Once you've filled in those details, flash the example, and follow the instructions in the serial terminal. When prompted, press the button on the bridge. Return to your serial terminal and send some data back to the Particle device to break the wait loop. (Literally send anything, a carriage return, a secret message, doesn't matter) This triggers the Particle device to send a second request for your username, which should then return the above success message. Save the hash in a safe spot! You'll need it for the other examples.

That's it! Now you have everything you need to start changing the state of your lights using your Particle device!

Blinky

The defacto 'Hello World' of embedded hardware projects. Here's our example. Just fill in your details from the 'getUsername' example and voila!

#define hueUser ""      //ex: "Ur80SKqRKO0ojlFInzdjAZEHy0kjYWznakufY60m"
char hueBridge[] = "";  // hue bridge ip address ex: "192.168.1.3"

All the hue lights in your house will start blinking, turning on for 3 seconds, and then off for 3 seconds. The 'hueBlinky' example queries the bridge for all registered 'Groups' and then successively toggles all the lights.

Things you should know...

  • You can safely send about 10 /lights endpoint commands in a row/second before things get strange.
  • You can only send 1 /groups targeted command per second!

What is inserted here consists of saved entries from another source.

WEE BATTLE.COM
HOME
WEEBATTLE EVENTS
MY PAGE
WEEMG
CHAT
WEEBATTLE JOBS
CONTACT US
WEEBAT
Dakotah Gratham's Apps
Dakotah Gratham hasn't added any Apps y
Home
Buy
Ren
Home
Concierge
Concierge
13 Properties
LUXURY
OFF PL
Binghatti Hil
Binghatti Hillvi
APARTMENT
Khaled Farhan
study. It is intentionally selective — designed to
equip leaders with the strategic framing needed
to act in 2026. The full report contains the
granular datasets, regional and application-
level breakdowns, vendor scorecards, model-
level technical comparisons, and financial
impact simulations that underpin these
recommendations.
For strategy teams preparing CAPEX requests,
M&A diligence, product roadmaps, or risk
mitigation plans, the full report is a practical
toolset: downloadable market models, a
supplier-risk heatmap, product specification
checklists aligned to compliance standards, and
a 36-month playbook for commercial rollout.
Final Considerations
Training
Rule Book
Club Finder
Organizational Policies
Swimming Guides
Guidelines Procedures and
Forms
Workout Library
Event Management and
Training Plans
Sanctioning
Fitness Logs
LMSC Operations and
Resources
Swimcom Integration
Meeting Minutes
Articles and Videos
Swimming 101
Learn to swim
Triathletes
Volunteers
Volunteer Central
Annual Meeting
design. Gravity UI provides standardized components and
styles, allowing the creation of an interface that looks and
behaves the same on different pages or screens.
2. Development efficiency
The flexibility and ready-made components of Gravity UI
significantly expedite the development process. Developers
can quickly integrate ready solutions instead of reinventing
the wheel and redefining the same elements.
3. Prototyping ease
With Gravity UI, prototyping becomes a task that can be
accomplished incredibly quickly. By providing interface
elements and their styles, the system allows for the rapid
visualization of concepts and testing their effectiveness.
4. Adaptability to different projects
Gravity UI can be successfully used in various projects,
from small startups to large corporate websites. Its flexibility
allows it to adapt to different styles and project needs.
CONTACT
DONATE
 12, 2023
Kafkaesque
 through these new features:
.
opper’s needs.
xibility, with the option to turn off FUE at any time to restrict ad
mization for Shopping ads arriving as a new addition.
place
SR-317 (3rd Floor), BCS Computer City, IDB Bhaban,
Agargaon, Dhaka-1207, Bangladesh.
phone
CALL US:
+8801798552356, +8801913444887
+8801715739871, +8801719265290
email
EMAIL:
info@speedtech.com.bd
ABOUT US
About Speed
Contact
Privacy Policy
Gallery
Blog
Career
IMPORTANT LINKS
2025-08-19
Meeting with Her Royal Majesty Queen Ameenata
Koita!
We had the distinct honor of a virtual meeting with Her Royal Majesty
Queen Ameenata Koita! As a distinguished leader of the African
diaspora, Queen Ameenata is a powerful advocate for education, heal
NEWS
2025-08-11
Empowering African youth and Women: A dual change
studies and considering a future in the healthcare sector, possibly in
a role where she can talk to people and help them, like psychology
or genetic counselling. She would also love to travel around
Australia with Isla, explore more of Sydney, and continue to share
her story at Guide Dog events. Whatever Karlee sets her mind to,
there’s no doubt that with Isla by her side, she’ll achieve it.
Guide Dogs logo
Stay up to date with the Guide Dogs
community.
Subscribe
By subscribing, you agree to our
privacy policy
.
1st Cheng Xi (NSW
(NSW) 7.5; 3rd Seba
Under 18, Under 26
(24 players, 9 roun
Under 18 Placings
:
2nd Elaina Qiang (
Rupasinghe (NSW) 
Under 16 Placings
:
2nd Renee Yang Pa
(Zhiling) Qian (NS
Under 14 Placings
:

Be careful not to overload the bridge.
  • A list of other interesting design decisions and intricacies of the Hue Lights API can be found here.

Coming Soon

  • Additional examples
  • Ability to install the plugin through the Particle CLI
  • Ability to submit custom JSON to /groups and /lights endpoints
  • More global attribute functions for changing attributes accross all groups

Contributions

This library was ported from the hueDino Arduino library by Brian Carbonette and Andium. Shout out to Nils Mattisson for Spark Core HTTP Client and Benoit Blanchon for ArduinoJson.